## [Supplied records]
○ ○ ○
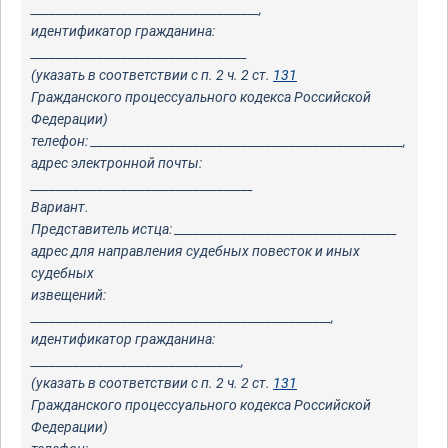
______________________________________,
идентификатор гражданина:
____________________________________
(указать в соответствии с п. 2 ч. 2 ст.
131
Гражданского процессуального кодекса Российской
Федерации)
телефон: ____________________________________________________,
адрес электронной почты:
_____________________________________
Вариант.
Представитель истца: _____________________________________
адрес для направления судебных повесток и иных
судебных
извещений:
__________________________________________________,
идентификатор гражданина:
___________________________________,
(указать в соответствии с п. 2 ч. 2 ст.
131
Гражданского процессуального кодекса Российской
Федерации)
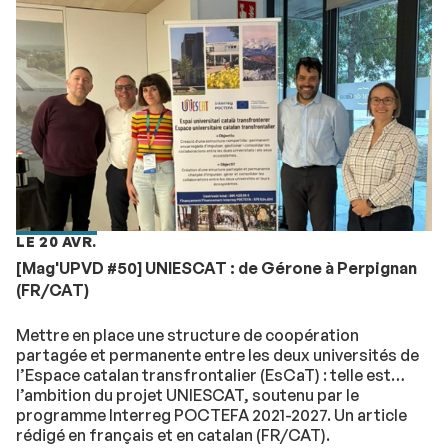
LE 20 AVR.
[Mag'UPVD #50] UNIESCAT : de Gérone à Perpignan
(FR/CAT)
Mettre en place une structure de coopération
partagée et permanente entre les deux universités de
l’Espace catalan transfrontalier (EsCaT) : telle est
l’ambition du projet UNIESCAT, soutenu par le
programme Interreg POCTEFA 2021-2027. Un article
rédigé en français et en catalan (FR/CAT).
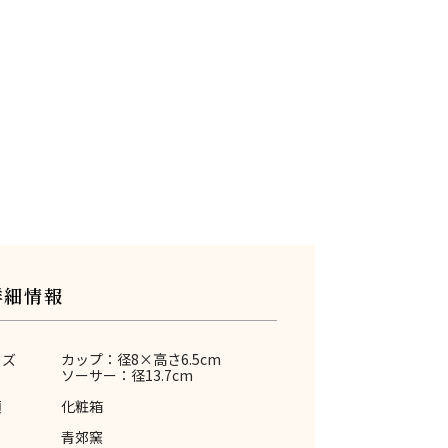
詳細情報
イズ
カップ：径8×高さ6.5cm
ソーサー：径13.7cm
類
化粧箱
青郊窯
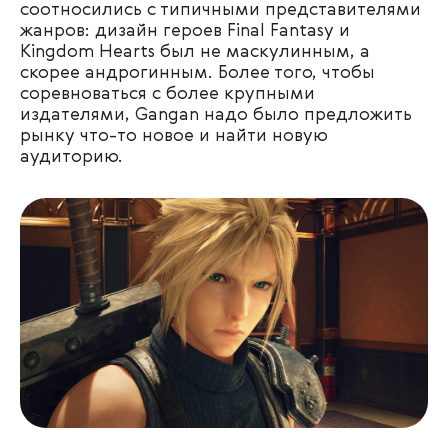
соотносились с типичными представителями
жанров: дизайн героев Final Fantasy и
Kingdom Hearts был не маскулинным, а
скорее андрогинным. Более того, чтобы
соревноваться с более крупными
издателями, Gangan надо было предложить
рынку что-то новое и найти новую
аудиторию.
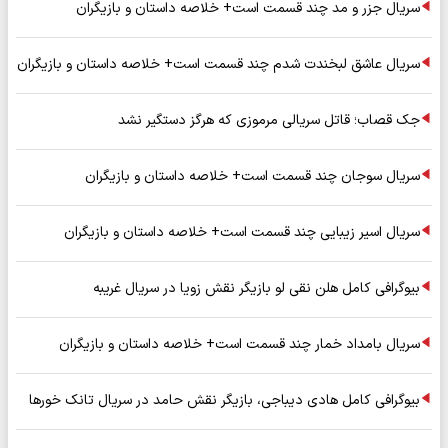
سریال جزر و مد چند قسمت است+ خلاصه داستان و بازیگران
سریال عاشق لبخندت شدم چند قسمت است+ خلاصه داستان و بازیگران
جک قصاب؛ قاتل سریالی مرموزی که هرگز دستگیر نشد
سریال سوجان چند قسمت است+ خلاصه داستان و بازیگران
سریال اسیر زیبایی چند قسمت است+ خلاصه داستان و بازیگران
بیوگرافی کامل هلن نقی لو بازیگر نقش زویا در سریال غریبه
سریال بامداد خمار چند قسمت است+ خلاصه داستان و بازیگران
بیوگرافی کامل هادی دیباجی، بازیگر نقش حامد در سریال تانک خورها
○ ○ ○
## [Activity]
Count the lines in the items above that contain the string "UNIESCAT". Reply with the number alone.

## [Result below]
2